Kerr, McHenry, and Smith succeeded brilliantly with the professors they recruited. Hailing from the nation's best schools and committed to making UCSC "a new Oxford on the Pacific," the faculty offered us oceans of their time. Office hours stretched to all day, every day. We played together, ate together. They mentored us through their courses and, at times, our personal crises.
A reporter from UC Berkeley's Daily Californian predicted: "Later on, as the school gets larger and more impersonal, as the campus routines become more subtle and bureaucratized, as the faculty gives more time to research and less to students--as the machine enters the garden--one wonders if dissatisfaction will follow." We answered that statement in our little newspaper The Pioneer: "It is true that students are perhaps more optimistic than the situation would merit, yet it is precisely this optimism that will insure the success of the venture."
We remain the largest collection of ebullient optimists I know.
"Our shells are getting a little worn out," one lady observed, "but look in our eyes. That light's still on."

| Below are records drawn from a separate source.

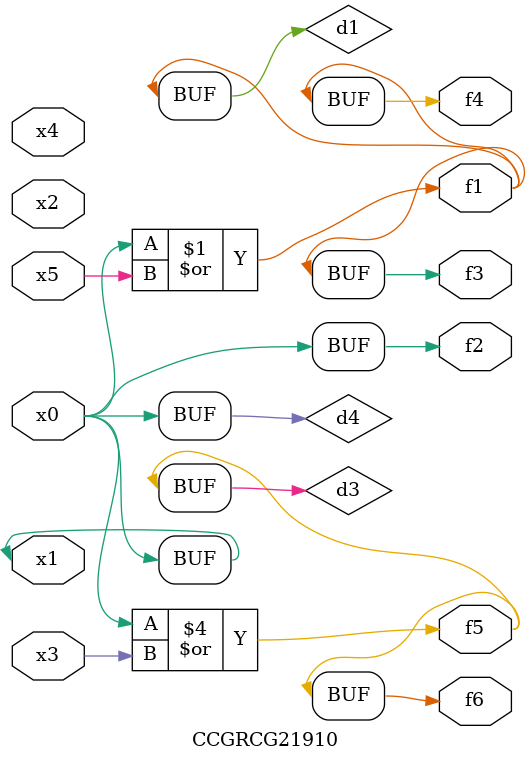
<source format=v>
module CCGRCG21910(
	input x0, x1, x2, x3, x4, x5,
	output f1, f2, f3, f4, f5, f6
);

	wire d1, d2, d3, d4;

	or (d1, x0, x5);
	xnor (d2, x1, x4);
	or (d3, x0, x3);
	buf (d4, x0, x1);
	assign f1 = d1;
	assign f2 = d4;
	assign f3 = d1;
	assign f4 = d1;
	assign f5 = d3;
	assign f6 = d3;
endmodule

</source>
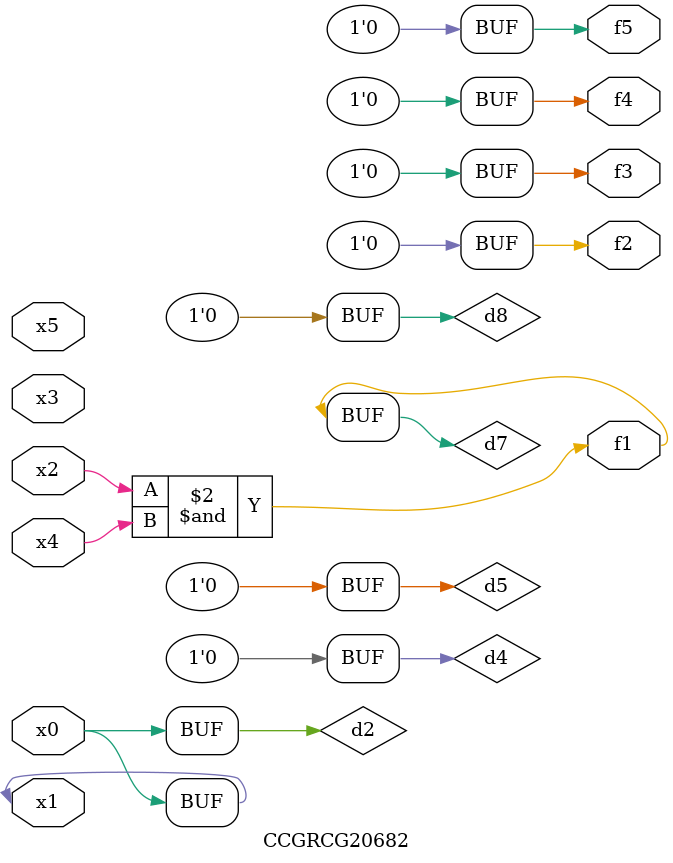
<source format=v>
module CCGRCG20682(
	input x0, x1, x2, x3, x4, x5,
	output f1, f2, f3, f4, f5
);

	wire d1, d2, d3, d4, d5, d6, d7, d8, d9;

	nand (d1, x1);
	buf (d2, x0, x1);
	nand (d3, x2, x4);
	and (d4, d1, d2);
	and (d5, d1, d2);
	nand (d6, d1, d3);
	not (d7, d3);
	xor (d8, d5);
	nor (d9, d5, d6);
	assign f1 = d7;
	assign f2 = d8;
	assign f3 = d8;
	assign f4 = d8;
	assign f5 = d8;
endmodule

</source>
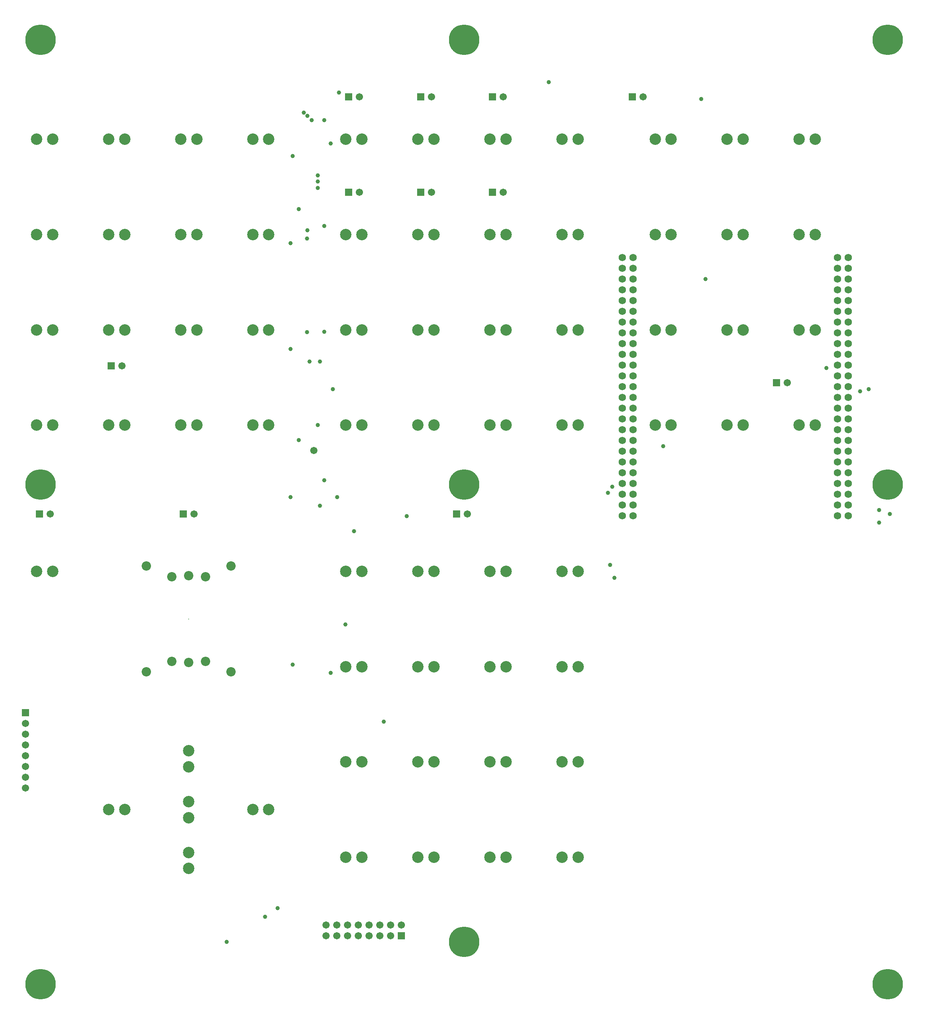
<source format=gbr>
%TF.GenerationSoftware,Altium Limited,Altium Designer,20.2.5 (213)*%
G04 Layer_Color=16711935*
%FSLAX45Y45*%
%MOMM*%
%TF.SameCoordinates,662F433C-BD6F-4083-8A0F-E7C0AAC1164F*%
%TF.FilePolarity,Negative*%
%TF.FileFunction,Soldermask,Bot*%
%TF.Part,Single*%
G01*
G75*
%TA.AperFunction,ComponentPad*%
%ADD33C,2.70320*%
%ADD34C,1.70320*%
%ADD35R,1.70320X1.70320*%
%ADD36C,1.72720*%
%ADD37R,1.70320X1.70320*%
%ADD38C,0.20320*%
%ADD39C,2.20320*%
%TA.AperFunction,ViaPad*%
%ADD40C,7.20320*%
%ADD41C,1.00320*%
%ADD42C,1.70320*%
D33*
X15410001Y20450000D02*
D03*
X15789999D02*
D03*
X18810001Y13700000D02*
D03*
X19189999D02*
D03*
X4400008Y4435000D02*
D03*
Y4815000D02*
D03*
X18810001Y15950000D02*
D03*
X19189999D02*
D03*
X18810001Y18200000D02*
D03*
X19189999D02*
D03*
X18810001Y20450000D02*
D03*
X19189999D02*
D03*
X17110001Y13700000D02*
D03*
X17489999D02*
D03*
X17110001Y15950000D02*
D03*
X17489999D02*
D03*
X17110001Y18200000D02*
D03*
X17489999D02*
D03*
X17110001Y20450000D02*
D03*
X17489999D02*
D03*
X15410001Y13700000D02*
D03*
X15789999D02*
D03*
X15410001Y15950000D02*
D03*
X15789999D02*
D03*
X15410001Y18200000D02*
D03*
X15789999D02*
D03*
X13210001Y13700000D02*
D03*
X13589999D02*
D03*
X11510000D02*
D03*
X11890000D02*
D03*
X9810000D02*
D03*
X10190000D02*
D03*
X8110000D02*
D03*
X8490000D02*
D03*
X13210001Y15950000D02*
D03*
X13589999D02*
D03*
X11510000D02*
D03*
X11890000D02*
D03*
X9810000D02*
D03*
X10190000D02*
D03*
X8110000D02*
D03*
X8490000D02*
D03*
X13210001Y18200000D02*
D03*
X13589999D02*
D03*
X11510000D02*
D03*
X11890000D02*
D03*
X9810000D02*
D03*
X10190000D02*
D03*
X8110000D02*
D03*
X8490000D02*
D03*
X13210001Y20450000D02*
D03*
X13589999D02*
D03*
X11510000D02*
D03*
X11890000D02*
D03*
X9810000D02*
D03*
X10190000D02*
D03*
X8110000D02*
D03*
X8490000D02*
D03*
X13210001Y10250000D02*
D03*
X13589999D02*
D03*
X13210001Y8000000D02*
D03*
X13589999D02*
D03*
X13210001Y5750000D02*
D03*
X13589999D02*
D03*
X13210001Y3500000D02*
D03*
X13589999D02*
D03*
X11510000D02*
D03*
X11890000D02*
D03*
X9810000D02*
D03*
X10190000D02*
D03*
X11510000Y10250000D02*
D03*
X11890000D02*
D03*
X9810000D02*
D03*
X10190000D02*
D03*
X8110000D02*
D03*
X8490000D02*
D03*
X11510000Y8000000D02*
D03*
X11890000D02*
D03*
X9810000D02*
D03*
X10190000D02*
D03*
X8110000D02*
D03*
X8490000D02*
D03*
X11510000Y5750000D02*
D03*
X11890000D02*
D03*
X9810000D02*
D03*
X10190000D02*
D03*
X8110000D02*
D03*
X8490000D02*
D03*
X8110000Y3500000D02*
D03*
X8490000D02*
D03*
X4400000Y3235000D02*
D03*
Y3615000D02*
D03*
Y5635000D02*
D03*
Y6015000D02*
D03*
X5910000Y4625000D02*
D03*
X6290000D02*
D03*
X2510000D02*
D03*
X2890000D02*
D03*
X810000Y10250000D02*
D03*
X1190000D02*
D03*
X5910000Y13700000D02*
D03*
X6290000D02*
D03*
X4210000D02*
D03*
X4590000D02*
D03*
X2510000D02*
D03*
X2890000D02*
D03*
X810000D02*
D03*
X1190000D02*
D03*
X5910000Y15950000D02*
D03*
X6290000D02*
D03*
X4210000D02*
D03*
X4590000D02*
D03*
X2510000D02*
D03*
X2890000D02*
D03*
X810000D02*
D03*
X1190000D02*
D03*
X5910000Y18200000D02*
D03*
X6290000D02*
D03*
X4210000D02*
D03*
X4590000D02*
D03*
X2510000D02*
D03*
X2890000D02*
D03*
X810000D02*
D03*
X1190000D02*
D03*
X5910000Y20450000D02*
D03*
X6290000D02*
D03*
X4210000D02*
D03*
X4590000D02*
D03*
X2510000D02*
D03*
X2890000D02*
D03*
X810000D02*
D03*
X1190000D02*
D03*
D34*
X2827000Y15100000D02*
D03*
X9416000Y1904000D02*
D03*
X9162000Y1650000D02*
D03*
Y1904000D02*
D03*
X8908000Y1650000D02*
D03*
Y1904000D02*
D03*
X8654000Y1650000D02*
D03*
Y1904000D02*
D03*
X8400000Y1650000D02*
D03*
Y1904000D02*
D03*
X8146000Y1650000D02*
D03*
Y1904000D02*
D03*
X7892000Y1650000D02*
D03*
Y1904000D02*
D03*
X7638000Y1650000D02*
D03*
Y1904000D02*
D03*
X550000Y6658000D02*
D03*
Y6404000D02*
D03*
Y6150000D02*
D03*
Y5896000D02*
D03*
Y5642000D02*
D03*
Y5388000D02*
D03*
Y5134000D02*
D03*
X10977000Y11600000D02*
D03*
X4527000D02*
D03*
X1127000D02*
D03*
X18527000Y14700000D02*
D03*
X11827000Y19200000D02*
D03*
X10127000D02*
D03*
X8427000D02*
D03*
X15127000Y21450000D02*
D03*
X11827000D02*
D03*
X10127000D02*
D03*
X8427000D02*
D03*
D35*
X2573000Y15100000D02*
D03*
X9416000Y1650000D02*
D03*
X10723000Y11600000D02*
D03*
X4273000D02*
D03*
X873000D02*
D03*
X18273000Y14700000D02*
D03*
X11573000Y19200000D02*
D03*
X9873000D02*
D03*
X8173000D02*
D03*
X14873000Y21450000D02*
D03*
X11573000D02*
D03*
X9873000D02*
D03*
X8173000D02*
D03*
D36*
X19967999Y17656000D02*
D03*
X19714000D02*
D03*
X19967999Y17402000D02*
D03*
X19714000D02*
D03*
X19967999Y17148000D02*
D03*
X19714000D02*
D03*
X19967999Y16894000D02*
D03*
X19714000D02*
D03*
X19967999Y16639999D02*
D03*
X19714000D02*
D03*
X19967999Y16386000D02*
D03*
X19714000D02*
D03*
X19967999Y16132001D02*
D03*
X19714000D02*
D03*
X19967999Y15878000D02*
D03*
X19714000D02*
D03*
X19967999Y15624001D02*
D03*
X19714000D02*
D03*
X19967999Y15370000D02*
D03*
X19714000D02*
D03*
X19967999Y15116000D02*
D03*
X19714000D02*
D03*
X19967999Y14862000D02*
D03*
X19714000D02*
D03*
X19967999Y14608000D02*
D03*
X19714000D02*
D03*
X19967999Y14353999D02*
D03*
X19714000D02*
D03*
X19967999Y14100000D02*
D03*
X19714000D02*
D03*
X19967999Y13846001D02*
D03*
X19714000D02*
D03*
X19967999Y13592000D02*
D03*
X19714000D02*
D03*
X19967999Y13338000D02*
D03*
X19714000D02*
D03*
X19967999Y13084000D02*
D03*
X19714000D02*
D03*
X19967999Y12830000D02*
D03*
X19714000D02*
D03*
X19967999Y12576000D02*
D03*
X19714000D02*
D03*
X19967999Y12322000D02*
D03*
X19714000D02*
D03*
X19967999Y12068000D02*
D03*
X19714000D02*
D03*
X19967999Y11814000D02*
D03*
X19714000D02*
D03*
X19967999Y11560000D02*
D03*
X19714000D02*
D03*
X14888000Y17656000D02*
D03*
X14634000D02*
D03*
X14888000Y17402000D02*
D03*
X14634000D02*
D03*
X14888000Y17148000D02*
D03*
X14634000D02*
D03*
X14888000Y16894000D02*
D03*
X14634000D02*
D03*
X14888000Y16639999D02*
D03*
X14634000D02*
D03*
X14888000Y16386000D02*
D03*
X14634000D02*
D03*
X14888000Y16132001D02*
D03*
X14634000D02*
D03*
X14888000Y15878000D02*
D03*
X14634000D02*
D03*
X14888000Y15624001D02*
D03*
X14634000D02*
D03*
X14888000Y15370000D02*
D03*
X14634000D02*
D03*
X14888000Y15116000D02*
D03*
X14634000D02*
D03*
X14888000Y14862000D02*
D03*
X14634000D02*
D03*
X14888000Y14608000D02*
D03*
X14634000D02*
D03*
X14888000Y14353999D02*
D03*
X14634000D02*
D03*
X14888000Y14100000D02*
D03*
X14634000D02*
D03*
X14888000Y13846001D02*
D03*
X14634000D02*
D03*
X14888000Y13592000D02*
D03*
X14634000D02*
D03*
X14888000Y13338000D02*
D03*
X14634000D02*
D03*
X14888000Y13084000D02*
D03*
X14634000D02*
D03*
X14888000Y12830000D02*
D03*
X14634000D02*
D03*
X14888000Y12576000D02*
D03*
X14634000D02*
D03*
X14888000Y12322000D02*
D03*
X14634000D02*
D03*
X14888000Y12068000D02*
D03*
X14634000D02*
D03*
X14888000Y11814000D02*
D03*
X14634000D02*
D03*
X14888000Y11560000D02*
D03*
X14634000D02*
D03*
D37*
X550000Y6912000D02*
D03*
D38*
X4400000Y9125000D02*
D03*
D39*
X4800000Y8125000D02*
D03*
X4000000D02*
D03*
X4800000Y10125000D02*
D03*
X4000000D02*
D03*
X4400000Y8100000D02*
D03*
Y10150000D02*
D03*
X5400000Y10375000D02*
D03*
X3400000D02*
D03*
X5400000Y7875000D02*
D03*
X3400000D02*
D03*
D40*
X900000Y22800000D02*
D03*
Y12300000D02*
D03*
Y500000D02*
D03*
X10900000Y22800000D02*
D03*
Y12300000D02*
D03*
Y1500000D02*
D03*
X20900000Y500000D02*
D03*
Y12300000D02*
D03*
Y22800000D02*
D03*
D41*
X19450000Y15050000D02*
D03*
X16500000Y21400000D02*
D03*
X16600000Y17150000D02*
D03*
X7000000Y13350000D02*
D03*
X15600000Y13200000D02*
D03*
X12900000Y21800000D02*
D03*
X7950000Y21550000D02*
D03*
X7449985Y19599960D02*
D03*
X7450000Y19450000D02*
D03*
Y19300000D02*
D03*
X14400000Y12250000D02*
D03*
X14300000Y12100000D02*
D03*
X14450000Y10100000D02*
D03*
X14350000Y10400000D02*
D03*
X6850000Y8050000D02*
D03*
X20700000Y11700000D02*
D03*
X7750000Y7850000D02*
D03*
X7900000Y12000000D02*
D03*
X20450000Y14550000D02*
D03*
X9000000Y6700000D02*
D03*
X9550000Y11550000D02*
D03*
X8100000Y9000000D02*
D03*
X8300000Y11200000D02*
D03*
X7450000Y13700000D02*
D03*
X7750000Y20350000D02*
D03*
X7800000Y14550000D02*
D03*
X20250000Y14500000D02*
D03*
X20950000Y11600000D02*
D03*
X20700000Y11400000D02*
D03*
X6800000Y18000000D02*
D03*
Y15500000D02*
D03*
Y12000000D02*
D03*
X5300000Y1500000D02*
D03*
X6850000Y20050000D02*
D03*
X7195250Y15895250D02*
D03*
X7500000Y15200000D02*
D03*
X7250000D02*
D03*
X7000000Y18800000D02*
D03*
X7190128Y18105206D02*
D03*
X7200000Y18300000D02*
D03*
X7597289Y15902711D02*
D03*
X7600000Y18400000D02*
D03*
Y12400000D02*
D03*
X6200000Y2100000D02*
D03*
X7600000Y20900000D02*
D03*
X6500000Y2300000D02*
D03*
X7500000Y11800000D02*
D03*
X7120000Y21075497D02*
D03*
X7200000Y21000000D02*
D03*
X7300000Y20900000D02*
D03*
D42*
X7350000Y13100000D02*
D03*
%TF.MD5,9f28f7e3c429e3e5d9df051c16e2089c*%
M02*

</source>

Ditto for the professors who remain with us. G. William Domhoff wears two hearing aids but still talks a mile a minute even when it's almost midnight. We have the know-how, the modalities, to sustain life well into our 80s with no deterioration in quality, he told me Saturday night. Head shaved, eyes sparkling, he is writing four books and still teaches.
We are now in our fifties. That was Bert Kaplan's age when he taught us psychology. He had almost completed three books when he arrived at UCSC in September 1965. He never finished them because he was too busy teaching us. Professor Kaplan may have passed 80, but his voice is still deep. Now he wants to start an alumni university to which we can return and from which we can access tapes of classes, including William Hitchcock's world civ lectures. Will you help me put this together, Kaplan asked on Sunday morning. And the 80 or so alums who heard him thought about it. You could feel the group wondering: "How can we do this and still run our companies?" "Still drive the kids to school?" "Can I help if I live in L.A.?"
I think we will help Kaplan. Two members of the pioneer class already are. The reason relates back to the impact of that first year. Bill Dickinson observed, "I often marvel at the fact that in 1965-66, for a mere $267, we got to participate in something that is probably unique in human history: the launch of a public university with a student faculty ratio of something like 1:10 with no sophomores, seniors, or graduate students. We enjoyed a much greater level of intimacy with the faculty than was true in even very elite liberal arts colleges. I continue to be friends, decades after the fact, with certain faculty members and academic staff."
Most of the original professors who remain came to the reunion and lingered with us, even beyond midnight. William Hitchcock is gone, but his spirit saturated the reunion. His former students ached to hear even a snippet of his lectures. They are supposed to be on tape; and one of the weekend's themes was to find those tapes.
Dickinson again: "It was an era that had as one of its slogans, 'Don't trust anyone over 30.' And the plain truth for me is that I trusted quite a few over-30 UCSC people."
Bert Kaplan and his colleagues are still looking out for us. We let them point the way from 18 to 52. We will trust them to see us through the next 30 years. The ability to keep the light burning in an aging shell and trust at least some in the generation ahead of us--that may be UCSC's gift to its pioneer class.